Tsimmis rambled on in that manner for most of the afternoon while he was held for questioning at Hollywood Station on Wilcox Ave. 

Judge Joseph Force Crater, a noted jurist in New York City in the 1920s, disappeared August 6, 1930.  He was never found, and foul play was suspected.  After so many years, interest in him fizzled.  But somewhere along the way he became the inspiration for jokes about packrats and their holdings.   If you accumulated lots of things, chances were, you probably owned Judge Crater’s bones.  This was a standard gag until the nearly complete skeleton turned up at Mickey Tsimmis’s store. 

The police were reasonably certain about Tsimmis’s claim of innocence in the disappearance and death of Judge Crater, but they were curious about how the corpse came to be found in Hollywood.  Tsimmis’s Megalopolis Book Shop is almost 3000 miles from the theater district in mid-town Manhattan, where the jurist was last seen.

At this early stage of the investigation, Los Angeles County coroner’s assistant Maury Thanatopsis declined to make a definitive identification of the remains until all the results from the tests are in.  Although the skull was found to be wearing a derby with Judge Crater’s name embossed in gold on the headband, Thanatopsis urged caution.  He also refused to comment on the cigar found clenched in the skull’s teeth.  “I know it’s tempting to want to put ‘case closed’ to this matter of the late Judge Crater, but I think we should wait until the coroner finishes the examination,” said Mr. Thanatopsis. 

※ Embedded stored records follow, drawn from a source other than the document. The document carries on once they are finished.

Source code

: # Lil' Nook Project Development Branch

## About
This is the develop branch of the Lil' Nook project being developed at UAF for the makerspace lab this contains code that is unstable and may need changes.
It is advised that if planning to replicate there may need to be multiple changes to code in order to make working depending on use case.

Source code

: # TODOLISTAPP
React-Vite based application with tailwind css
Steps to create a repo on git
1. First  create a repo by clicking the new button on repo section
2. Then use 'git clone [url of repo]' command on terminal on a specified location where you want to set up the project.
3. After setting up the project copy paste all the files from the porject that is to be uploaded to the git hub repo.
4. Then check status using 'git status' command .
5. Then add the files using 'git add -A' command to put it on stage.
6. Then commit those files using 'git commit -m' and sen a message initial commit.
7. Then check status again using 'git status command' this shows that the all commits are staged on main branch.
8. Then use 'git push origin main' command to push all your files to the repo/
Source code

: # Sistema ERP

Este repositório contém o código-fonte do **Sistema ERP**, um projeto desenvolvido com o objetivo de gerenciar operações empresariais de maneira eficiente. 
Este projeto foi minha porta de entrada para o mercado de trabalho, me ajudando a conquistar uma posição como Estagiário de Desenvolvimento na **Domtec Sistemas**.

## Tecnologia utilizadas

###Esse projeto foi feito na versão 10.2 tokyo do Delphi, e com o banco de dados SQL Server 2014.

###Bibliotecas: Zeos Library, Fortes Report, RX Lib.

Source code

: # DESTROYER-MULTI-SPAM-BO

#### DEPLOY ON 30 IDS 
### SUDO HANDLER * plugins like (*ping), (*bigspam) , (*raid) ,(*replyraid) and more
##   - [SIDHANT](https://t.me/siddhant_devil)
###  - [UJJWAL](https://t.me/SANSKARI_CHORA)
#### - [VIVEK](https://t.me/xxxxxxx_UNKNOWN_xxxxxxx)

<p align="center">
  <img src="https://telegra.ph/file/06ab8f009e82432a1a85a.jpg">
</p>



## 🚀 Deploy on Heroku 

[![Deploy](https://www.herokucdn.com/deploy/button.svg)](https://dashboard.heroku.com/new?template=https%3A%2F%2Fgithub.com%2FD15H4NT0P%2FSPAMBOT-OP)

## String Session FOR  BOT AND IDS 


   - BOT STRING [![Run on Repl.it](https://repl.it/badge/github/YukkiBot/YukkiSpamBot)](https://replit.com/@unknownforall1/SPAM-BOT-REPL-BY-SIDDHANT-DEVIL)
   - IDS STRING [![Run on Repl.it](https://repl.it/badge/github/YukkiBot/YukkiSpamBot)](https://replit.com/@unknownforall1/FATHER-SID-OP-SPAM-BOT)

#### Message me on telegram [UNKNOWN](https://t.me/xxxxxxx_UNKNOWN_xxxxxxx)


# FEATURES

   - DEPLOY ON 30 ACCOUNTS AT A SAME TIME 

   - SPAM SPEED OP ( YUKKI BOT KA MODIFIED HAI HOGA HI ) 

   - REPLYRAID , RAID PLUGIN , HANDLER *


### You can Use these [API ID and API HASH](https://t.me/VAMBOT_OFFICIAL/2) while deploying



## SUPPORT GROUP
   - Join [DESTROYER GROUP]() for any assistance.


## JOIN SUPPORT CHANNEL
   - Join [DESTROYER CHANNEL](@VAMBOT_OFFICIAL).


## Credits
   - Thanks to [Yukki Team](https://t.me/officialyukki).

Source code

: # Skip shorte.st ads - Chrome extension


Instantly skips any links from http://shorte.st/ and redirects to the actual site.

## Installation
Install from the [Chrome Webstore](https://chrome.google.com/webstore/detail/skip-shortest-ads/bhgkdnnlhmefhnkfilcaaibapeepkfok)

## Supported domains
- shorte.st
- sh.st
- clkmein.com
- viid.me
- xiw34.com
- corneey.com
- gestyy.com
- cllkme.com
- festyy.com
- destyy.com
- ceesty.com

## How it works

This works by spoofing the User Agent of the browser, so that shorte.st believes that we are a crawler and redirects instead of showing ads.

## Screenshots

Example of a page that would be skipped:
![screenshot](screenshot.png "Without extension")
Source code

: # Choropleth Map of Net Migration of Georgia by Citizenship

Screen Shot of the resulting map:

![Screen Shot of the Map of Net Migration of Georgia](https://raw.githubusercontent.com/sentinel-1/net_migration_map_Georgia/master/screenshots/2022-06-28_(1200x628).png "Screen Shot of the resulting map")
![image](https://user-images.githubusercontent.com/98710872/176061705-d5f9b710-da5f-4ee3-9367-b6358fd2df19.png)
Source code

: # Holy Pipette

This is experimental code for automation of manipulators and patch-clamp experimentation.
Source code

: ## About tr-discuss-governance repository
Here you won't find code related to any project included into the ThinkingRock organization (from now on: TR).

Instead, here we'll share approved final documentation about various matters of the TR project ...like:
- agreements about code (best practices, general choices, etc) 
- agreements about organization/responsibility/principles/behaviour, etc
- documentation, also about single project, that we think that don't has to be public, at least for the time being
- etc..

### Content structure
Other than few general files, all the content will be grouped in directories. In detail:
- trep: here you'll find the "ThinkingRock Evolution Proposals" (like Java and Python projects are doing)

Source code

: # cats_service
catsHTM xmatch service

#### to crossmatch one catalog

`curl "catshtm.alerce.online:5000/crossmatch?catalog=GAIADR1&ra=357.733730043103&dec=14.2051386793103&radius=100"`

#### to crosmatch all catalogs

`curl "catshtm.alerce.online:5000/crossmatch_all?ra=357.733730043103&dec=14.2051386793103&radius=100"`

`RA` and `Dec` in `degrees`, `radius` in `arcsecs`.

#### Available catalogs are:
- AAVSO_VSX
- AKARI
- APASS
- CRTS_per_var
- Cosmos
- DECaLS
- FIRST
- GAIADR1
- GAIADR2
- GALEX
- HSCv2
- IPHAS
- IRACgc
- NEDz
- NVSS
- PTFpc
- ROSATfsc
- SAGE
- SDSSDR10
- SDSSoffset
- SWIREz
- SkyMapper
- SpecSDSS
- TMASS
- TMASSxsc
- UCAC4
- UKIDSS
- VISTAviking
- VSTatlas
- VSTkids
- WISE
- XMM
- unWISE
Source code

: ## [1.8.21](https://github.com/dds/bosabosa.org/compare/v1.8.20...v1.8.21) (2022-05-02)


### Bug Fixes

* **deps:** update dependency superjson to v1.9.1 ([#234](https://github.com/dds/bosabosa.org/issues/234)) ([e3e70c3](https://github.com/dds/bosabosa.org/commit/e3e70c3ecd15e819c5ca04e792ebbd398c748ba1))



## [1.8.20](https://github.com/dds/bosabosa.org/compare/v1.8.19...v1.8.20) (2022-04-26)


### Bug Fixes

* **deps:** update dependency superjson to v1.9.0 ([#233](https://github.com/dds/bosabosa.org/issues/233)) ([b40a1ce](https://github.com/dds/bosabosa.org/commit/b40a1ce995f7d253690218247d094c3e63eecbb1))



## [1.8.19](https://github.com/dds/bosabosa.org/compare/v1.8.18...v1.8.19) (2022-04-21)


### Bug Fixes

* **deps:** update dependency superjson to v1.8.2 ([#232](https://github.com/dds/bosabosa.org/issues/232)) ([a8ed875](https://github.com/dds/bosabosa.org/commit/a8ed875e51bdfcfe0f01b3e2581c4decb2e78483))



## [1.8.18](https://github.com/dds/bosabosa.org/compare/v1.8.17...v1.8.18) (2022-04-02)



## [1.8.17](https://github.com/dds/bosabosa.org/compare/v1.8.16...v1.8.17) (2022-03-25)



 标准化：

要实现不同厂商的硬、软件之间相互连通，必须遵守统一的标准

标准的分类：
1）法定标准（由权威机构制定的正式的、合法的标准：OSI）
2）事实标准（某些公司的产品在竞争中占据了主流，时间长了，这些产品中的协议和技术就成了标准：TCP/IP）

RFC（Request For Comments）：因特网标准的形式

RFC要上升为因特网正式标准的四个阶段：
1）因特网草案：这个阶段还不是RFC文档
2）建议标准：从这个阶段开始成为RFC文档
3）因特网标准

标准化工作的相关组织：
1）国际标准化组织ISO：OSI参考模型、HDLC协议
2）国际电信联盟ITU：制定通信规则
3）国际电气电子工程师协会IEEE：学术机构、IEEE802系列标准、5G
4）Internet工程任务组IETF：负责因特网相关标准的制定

Mr. Tsimmis told the police he was rooting around his law book section – “I have more law books than the U. S. Supreme Court,” he claimed proudly.  “I was looking for my past due notice from the phone company.  They were going to cut off my phone service.”  He kept turning up bags and boxes of what appeared to be human remains and, with several other bits and pieces he found over the years and which he had stashed in the rest room, he was able to assemble a nearly complete human skeleton. 

His first thought was that the bones belonged to the deceased from whose family he had bought an enormous collection of miscellaneous books back in 1960.  But that party had been a woman, and the presence of the bowler hat on the skull kicked that notion into a…well, into a tipped hat.

After several hours of questioning, Tsimmis was released.  He had never been a suspect in the death of Judge Crater. 

Outside Hollywood Police Station, Tsimmis seemed very agitated about the bones.  “They’re mine,” he said.  “I want them back.  I think I’ll set them out on display in a corner of the store.  Maybe call it the Judge Crater Reading Room.  That’ll be a nice memorial, don’t you think?”

[Note:  although the photo that accompanied this story is missing, printed below is the caption that appeared under it.]

Caption under photo:  Bookstore owner Mickey Tsimmis (flanked by detectives Hamilton Smegna and Dick Sideways) smiles broadly at all the attention he’s receiving while being led into Hollywood Police Station for questioning.

Editor's Note: Molto Tsouris: My Life With Mickey Tsimmis, will continue after Mr. Herr pieces together more note-scraps kept filed away in empty boxes of Honey Bunches of Oats ("The Breakfast Cereal That Loves You Back!") and Cheez-Its ("Real Cheese Matters." And at Booktryst real cheesy matters a lot, though not as acutely as at the Megalopolis Book Shop, where Mickey Tsimmis liberally cuts the Limburger, daily and often).